How to complete this task: Please return each entry that follows exactly as given, but without pictures.

Given entries:
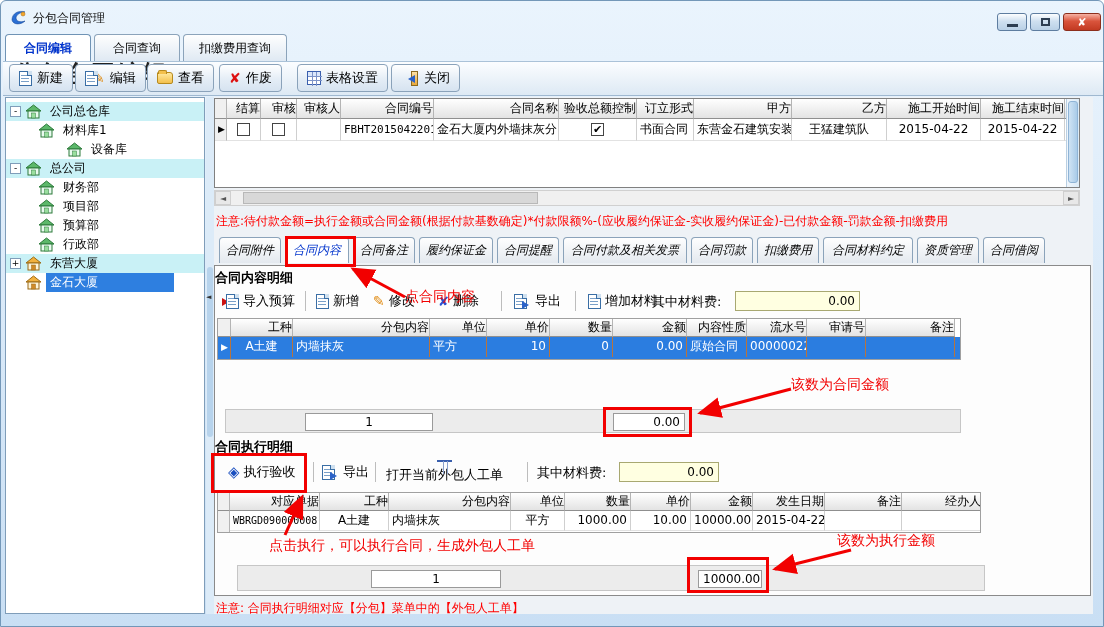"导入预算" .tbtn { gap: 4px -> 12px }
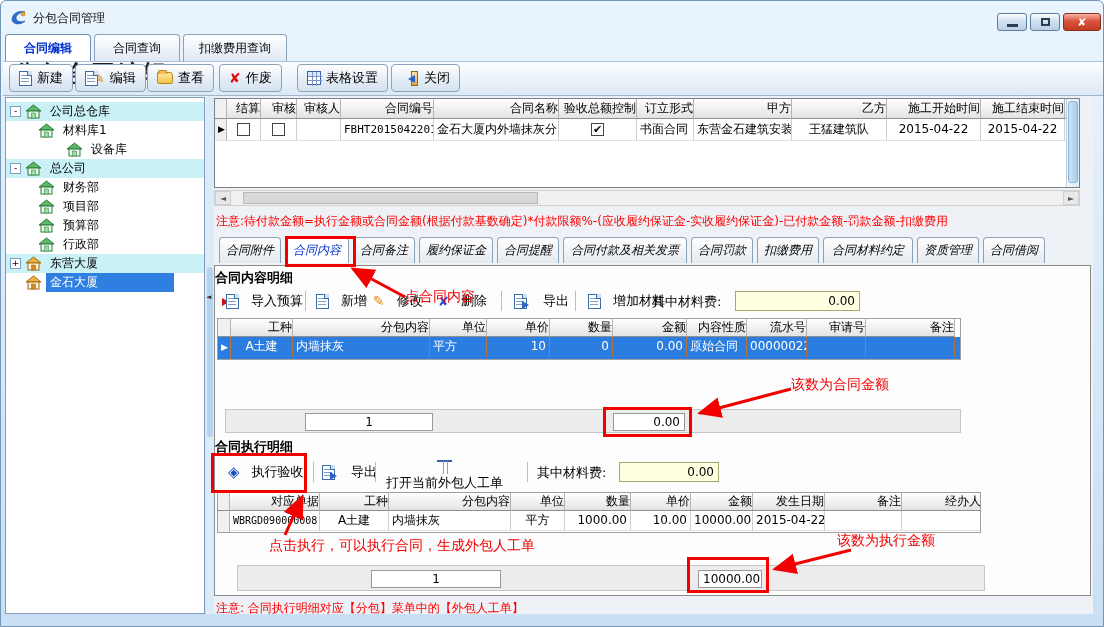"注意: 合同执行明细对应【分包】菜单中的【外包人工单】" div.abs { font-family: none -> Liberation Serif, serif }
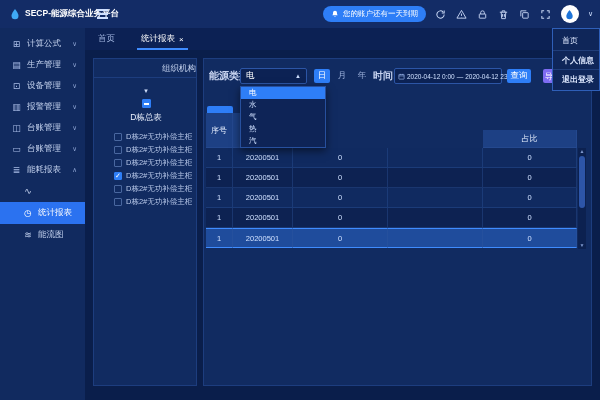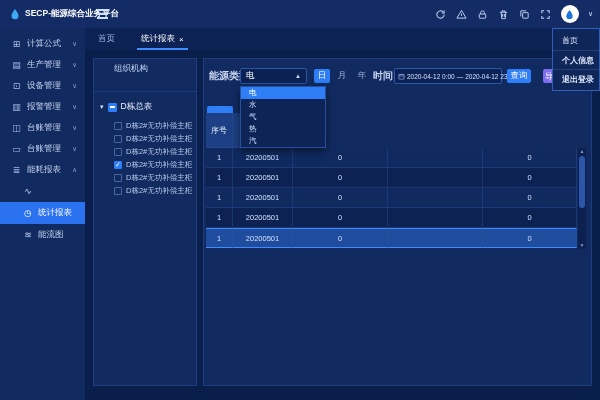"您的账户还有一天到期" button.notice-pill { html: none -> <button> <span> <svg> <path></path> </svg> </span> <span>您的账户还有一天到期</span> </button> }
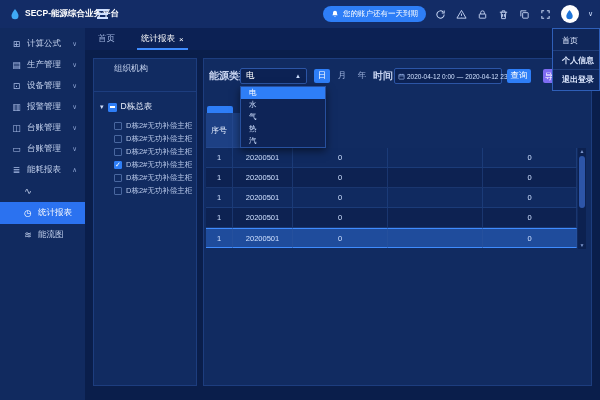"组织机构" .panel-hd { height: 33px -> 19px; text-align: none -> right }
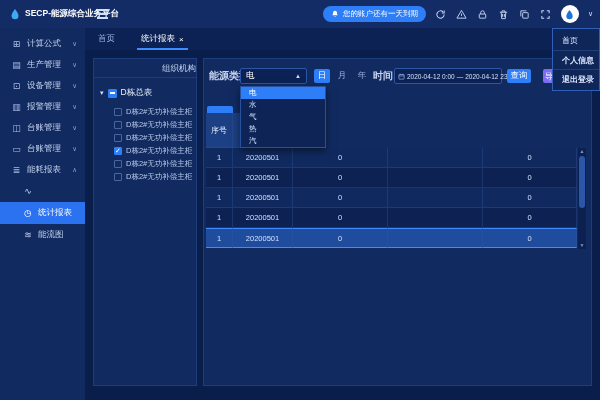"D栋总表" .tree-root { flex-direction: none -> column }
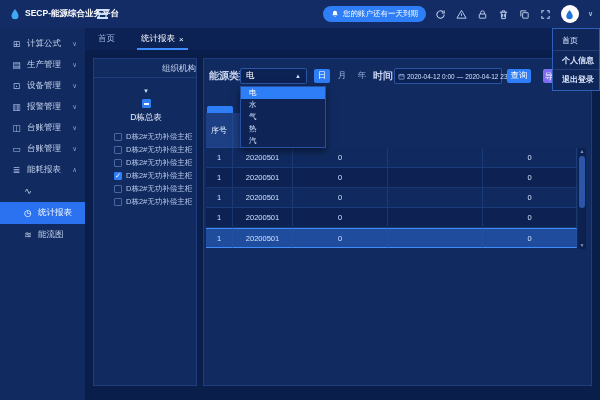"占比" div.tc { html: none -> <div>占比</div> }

Result of this task:
"导入预算" .tbtn { gap: 4px -> 12px }
"注意: 合同执行明细对应【分包】菜单中的【外包人工单】" div.abs { font-family: none -> Liberation Serif, serif }
"您的账户还有一天到期" button.notice-pill { html: none -> <button> <span> <svg> <path></path> </svg> </span> <span>您的账户还有一天到期</span> </button> }
"组织机构" .panel-hd { height: 33px -> 19px; text-align: none -> right }
"D栋总表" .tree-root { flex-direction: none -> column }
"占比" div.tc { html: none -> <div>占比</div> }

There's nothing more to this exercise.